The HHS ad campaign focuses on the personal stories of three people who contracted COVID-19 after choosing not to get vaccinated.

Kaiser Permanente Georgia physician and epidemiologist Dr. Felipe Lobelo says the PSA campaign follows an effective CDC campaign that focused on former smokers now living with life-altering damage from smoking.

"Listen, we need to press different buttons right now at this stage of the pandemic," Lobelo says.

Federal health officials say about 68 million Americans who are eligible to be vaccinated have not had a shot.

Lobelo says there are still many who believe COVID-19 is just another viral infection their body can fight off.

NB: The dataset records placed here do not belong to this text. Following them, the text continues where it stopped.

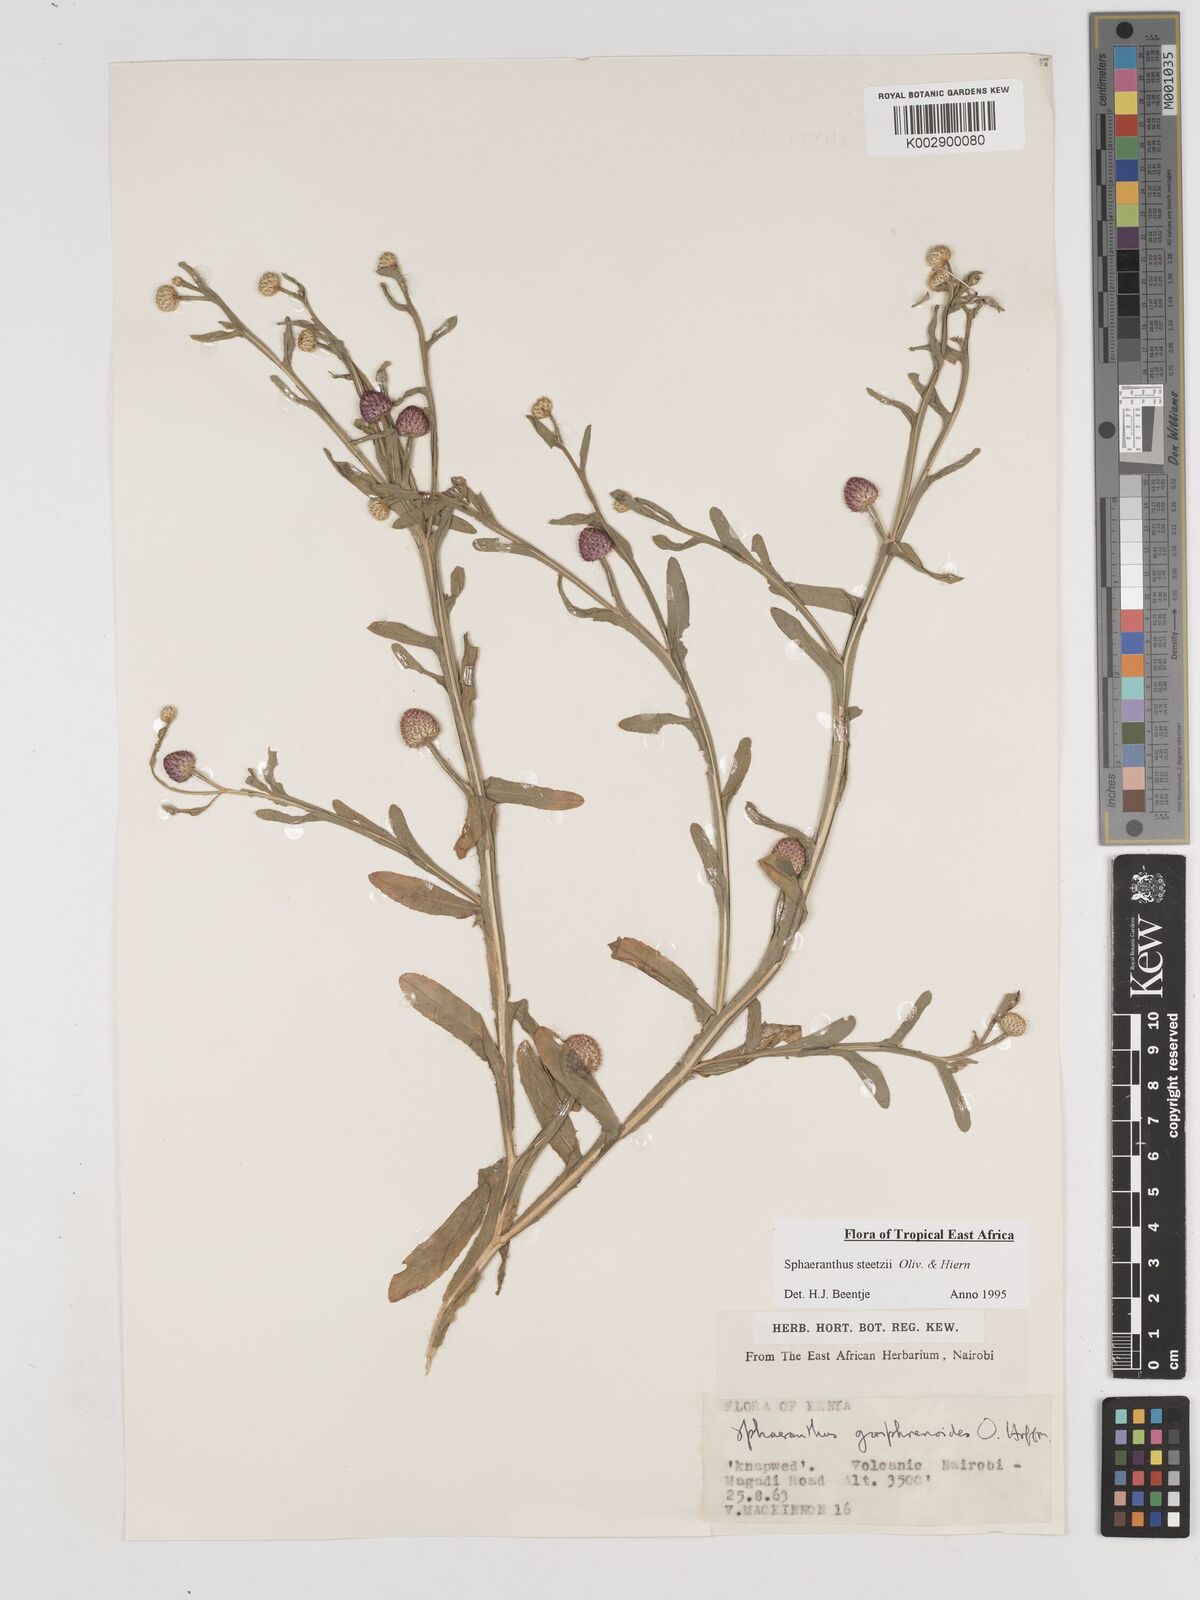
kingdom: Plantae
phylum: Tracheophyta
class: Magnoliopsida
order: Asterales
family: Asteraceae
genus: Sphaeranthus
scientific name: Sphaeranthus steetzii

"That's not the case," Dr. Lobelo says. "We now know, not just because of the number of people involved, the deaths, now at more than 700,000, the huge number of hospitalizations, but also long COVID.  About one-third of individuals that have COVID are going to have persistent symptoms, and those symptoms are often requiring medical attention."

Cydney Tate just returned to work as a firefighter at Lockheed, 4 and a half months after her infection.

She says she is on light duty, still struggling with the side effects of COVID-19, like shortness of breath and brain fog.

"I still have, like now, in this interview, I stutter," she says. "Sometimes, I lose my train of thought. I have some nerve issues."

Tate hopes the survivor stories featured in the HHS PSA campaign will convince others not to follow her lead.

"Do you really want to have your whole life changed, all because you made a bad decision," she asks. "That's pretty much what happened to me.  I mean my whole life is changed because I made a bad decision."